* RECORDS FOR PROCESSING

-- Opening Marker --

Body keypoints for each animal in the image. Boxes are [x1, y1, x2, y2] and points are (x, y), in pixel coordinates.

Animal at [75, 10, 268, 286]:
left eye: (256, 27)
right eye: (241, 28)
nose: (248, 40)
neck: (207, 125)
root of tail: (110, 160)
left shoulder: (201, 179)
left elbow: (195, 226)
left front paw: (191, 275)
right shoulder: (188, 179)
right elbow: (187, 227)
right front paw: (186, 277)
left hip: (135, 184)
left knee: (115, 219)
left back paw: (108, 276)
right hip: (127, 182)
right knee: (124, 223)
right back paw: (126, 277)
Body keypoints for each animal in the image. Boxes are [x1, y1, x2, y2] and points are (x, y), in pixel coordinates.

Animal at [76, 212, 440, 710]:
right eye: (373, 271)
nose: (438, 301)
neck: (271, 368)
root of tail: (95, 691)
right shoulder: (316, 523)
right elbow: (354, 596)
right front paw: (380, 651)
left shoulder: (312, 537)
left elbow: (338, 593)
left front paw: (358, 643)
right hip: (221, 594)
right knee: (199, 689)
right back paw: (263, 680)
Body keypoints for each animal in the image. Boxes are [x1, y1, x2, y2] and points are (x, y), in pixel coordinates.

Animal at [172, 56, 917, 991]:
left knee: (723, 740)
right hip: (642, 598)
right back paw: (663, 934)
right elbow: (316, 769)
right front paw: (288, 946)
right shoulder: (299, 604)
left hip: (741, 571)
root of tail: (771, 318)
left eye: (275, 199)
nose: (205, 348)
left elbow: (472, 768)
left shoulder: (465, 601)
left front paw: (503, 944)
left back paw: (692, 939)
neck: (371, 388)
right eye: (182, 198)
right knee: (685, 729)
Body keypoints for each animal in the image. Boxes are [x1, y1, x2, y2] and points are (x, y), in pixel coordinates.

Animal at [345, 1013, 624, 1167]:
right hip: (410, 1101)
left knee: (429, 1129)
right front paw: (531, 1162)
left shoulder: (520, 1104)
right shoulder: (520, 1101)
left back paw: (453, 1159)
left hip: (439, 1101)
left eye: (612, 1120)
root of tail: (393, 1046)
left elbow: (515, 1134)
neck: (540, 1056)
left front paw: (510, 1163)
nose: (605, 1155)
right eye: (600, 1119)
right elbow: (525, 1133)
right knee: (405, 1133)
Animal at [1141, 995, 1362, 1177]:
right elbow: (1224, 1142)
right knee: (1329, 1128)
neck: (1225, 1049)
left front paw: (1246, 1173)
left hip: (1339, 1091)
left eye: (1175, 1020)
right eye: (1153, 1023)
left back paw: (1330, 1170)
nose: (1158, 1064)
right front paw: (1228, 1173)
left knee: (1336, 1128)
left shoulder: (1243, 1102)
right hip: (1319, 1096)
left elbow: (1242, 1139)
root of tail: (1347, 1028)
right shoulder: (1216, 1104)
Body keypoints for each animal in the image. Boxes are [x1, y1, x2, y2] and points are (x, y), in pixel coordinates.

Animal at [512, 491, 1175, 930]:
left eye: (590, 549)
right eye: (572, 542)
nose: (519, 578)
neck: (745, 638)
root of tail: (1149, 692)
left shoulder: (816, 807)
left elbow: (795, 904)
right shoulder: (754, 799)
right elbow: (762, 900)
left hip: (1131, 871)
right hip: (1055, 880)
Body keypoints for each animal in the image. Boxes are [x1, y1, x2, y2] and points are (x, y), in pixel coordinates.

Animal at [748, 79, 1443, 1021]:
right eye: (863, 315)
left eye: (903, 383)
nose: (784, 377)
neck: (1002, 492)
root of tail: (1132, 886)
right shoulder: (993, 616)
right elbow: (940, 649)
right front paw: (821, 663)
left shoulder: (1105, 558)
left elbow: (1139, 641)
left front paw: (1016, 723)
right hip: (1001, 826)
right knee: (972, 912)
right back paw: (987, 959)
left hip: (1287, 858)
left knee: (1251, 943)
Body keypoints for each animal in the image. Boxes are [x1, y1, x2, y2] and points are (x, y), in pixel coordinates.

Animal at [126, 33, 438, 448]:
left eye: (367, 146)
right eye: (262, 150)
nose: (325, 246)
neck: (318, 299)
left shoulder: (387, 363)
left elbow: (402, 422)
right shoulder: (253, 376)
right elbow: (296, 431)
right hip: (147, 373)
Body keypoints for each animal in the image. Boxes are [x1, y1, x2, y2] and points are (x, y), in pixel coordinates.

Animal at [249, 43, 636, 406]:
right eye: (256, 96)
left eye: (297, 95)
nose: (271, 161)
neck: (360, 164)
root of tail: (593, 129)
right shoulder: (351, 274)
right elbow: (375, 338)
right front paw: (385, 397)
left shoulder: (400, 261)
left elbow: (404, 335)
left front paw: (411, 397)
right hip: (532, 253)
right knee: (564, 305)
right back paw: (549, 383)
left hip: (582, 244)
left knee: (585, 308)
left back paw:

-- Closing Marker --

* WORK REQUEST
Return all the data above, unaltered and complete.

* SOLUTION TO THE PROBLEM
Body keypoints for each animal in the image. Boxes are [x1, y1, x2, y2] and points are (x, y), in pixel coordinates.

Animal at [75, 10, 268, 286]:
left eye: (256, 27)
right eye: (241, 28)
nose: (248, 40)
neck: (207, 125)
root of tail: (110, 160)
left shoulder: (201, 179)
left elbow: (195, 226)
left front paw: (191, 275)
right shoulder: (188, 179)
right elbow: (187, 227)
right front paw: (186, 277)
left hip: (135, 184)
left knee: (115, 219)
left back paw: (108, 276)
right hip: (127, 182)
right knee: (124, 223)
right back paw: (126, 277)
Body keypoints for each animal in the image. Boxes are [x1, y1, x2, y2] and points are (x, y), in pixel coordinates.

Animal at [76, 212, 440, 710]:
right eye: (373, 271)
nose: (438, 301)
neck: (271, 368)
root of tail: (95, 691)
right shoulder: (316, 523)
right elbow: (354, 596)
right front paw: (380, 651)
left shoulder: (312, 537)
left elbow: (338, 593)
left front paw: (358, 643)
right hip: (221, 594)
right knee: (199, 689)
right back paw: (263, 680)
Body keypoints for each animal in the image. Boxes are [x1, y1, x2, y2] and points are (x, y), in pixel coordinates.

Animal at [172, 56, 917, 991]:
left knee: (723, 740)
right hip: (642, 598)
right back paw: (663, 934)
right elbow: (316, 769)
right front paw: (288, 946)
right shoulder: (299, 604)
left hip: (741, 571)
root of tail: (771, 318)
left eye: (275, 199)
nose: (205, 348)
left elbow: (472, 768)
left shoulder: (465, 601)
left front paw: (503, 944)
left back paw: (692, 939)
neck: (371, 388)
right eye: (182, 198)
right knee: (685, 729)
Body keypoints for each animal in the image. Boxes are [x1, y1, x2, y2] and points are (x, y), in pixel coordinates.

Animal at [345, 1013, 624, 1167]:
right hip: (410, 1101)
left knee: (429, 1129)
right front paw: (531, 1162)
left shoulder: (520, 1104)
right shoulder: (520, 1101)
left back paw: (453, 1159)
left hip: (439, 1101)
left eye: (612, 1120)
root of tail: (393, 1046)
left elbow: (515, 1134)
neck: (540, 1056)
left front paw: (510, 1163)
nose: (605, 1155)
right eye: (600, 1119)
right elbow: (525, 1133)
right knee: (405, 1133)
Animal at [1141, 995, 1362, 1177]:
right elbow: (1224, 1142)
right knee: (1329, 1128)
neck: (1225, 1049)
left front paw: (1246, 1173)
left hip: (1339, 1091)
left eye: (1175, 1020)
right eye: (1153, 1023)
left back paw: (1330, 1170)
nose: (1158, 1064)
right front paw: (1228, 1173)
left knee: (1336, 1128)
left shoulder: (1243, 1102)
right hip: (1319, 1096)
left elbow: (1242, 1139)
root of tail: (1347, 1028)
right shoulder: (1216, 1104)
Body keypoints for each animal in the image. Boxes are [x1, y1, x2, y2] and points are (x, y), in pixel coordinates.

Animal at [512, 491, 1175, 930]:
left eye: (590, 549)
right eye: (572, 542)
nose: (519, 578)
neck: (745, 638)
root of tail: (1149, 692)
left shoulder: (816, 807)
left elbow: (795, 904)
right shoulder: (754, 799)
right elbow: (762, 900)
left hip: (1131, 871)
right hip: (1055, 880)
Body keypoints for each animal in the image. Boxes are [x1, y1, x2, y2] and points are (x, y), in pixel coordinates.

Animal at [748, 79, 1443, 1021]:
right eye: (863, 315)
left eye: (903, 383)
nose: (784, 377)
neck: (1002, 492)
root of tail: (1132, 886)
right shoulder: (993, 616)
right elbow: (940, 649)
right front paw: (821, 663)
left shoulder: (1105, 558)
left elbow: (1139, 641)
left front paw: (1016, 723)
right hip: (1001, 826)
right knee: (972, 912)
right back paw: (987, 959)
left hip: (1287, 858)
left knee: (1251, 943)
Body keypoints for each animal in the image. Boxes are [x1, y1, x2, y2] and points are (x, y), in pixel coordinates.

Animal at [126, 33, 438, 448]:
left eye: (367, 146)
right eye: (262, 150)
nose: (325, 246)
neck: (318, 299)
left shoulder: (387, 363)
left elbow: (402, 422)
right shoulder: (253, 376)
right elbow: (296, 431)
right hip: (147, 373)
Body keypoints for each animal in the image. Boxes are [x1, y1, x2, y2] and points are (x, y), in pixel coordinates.

Animal at [249, 43, 636, 406]:
right eye: (256, 96)
left eye: (297, 95)
nose: (271, 161)
neck: (360, 164)
root of tail: (593, 129)
right shoulder: (351, 274)
right elbow: (375, 338)
right front paw: (385, 397)
left shoulder: (400, 261)
left elbow: (404, 335)
left front paw: (411, 397)
right hip: (532, 253)
right knee: (564, 305)
right back paw: (549, 383)
left hip: (582, 244)
left knee: (585, 308)
left back paw:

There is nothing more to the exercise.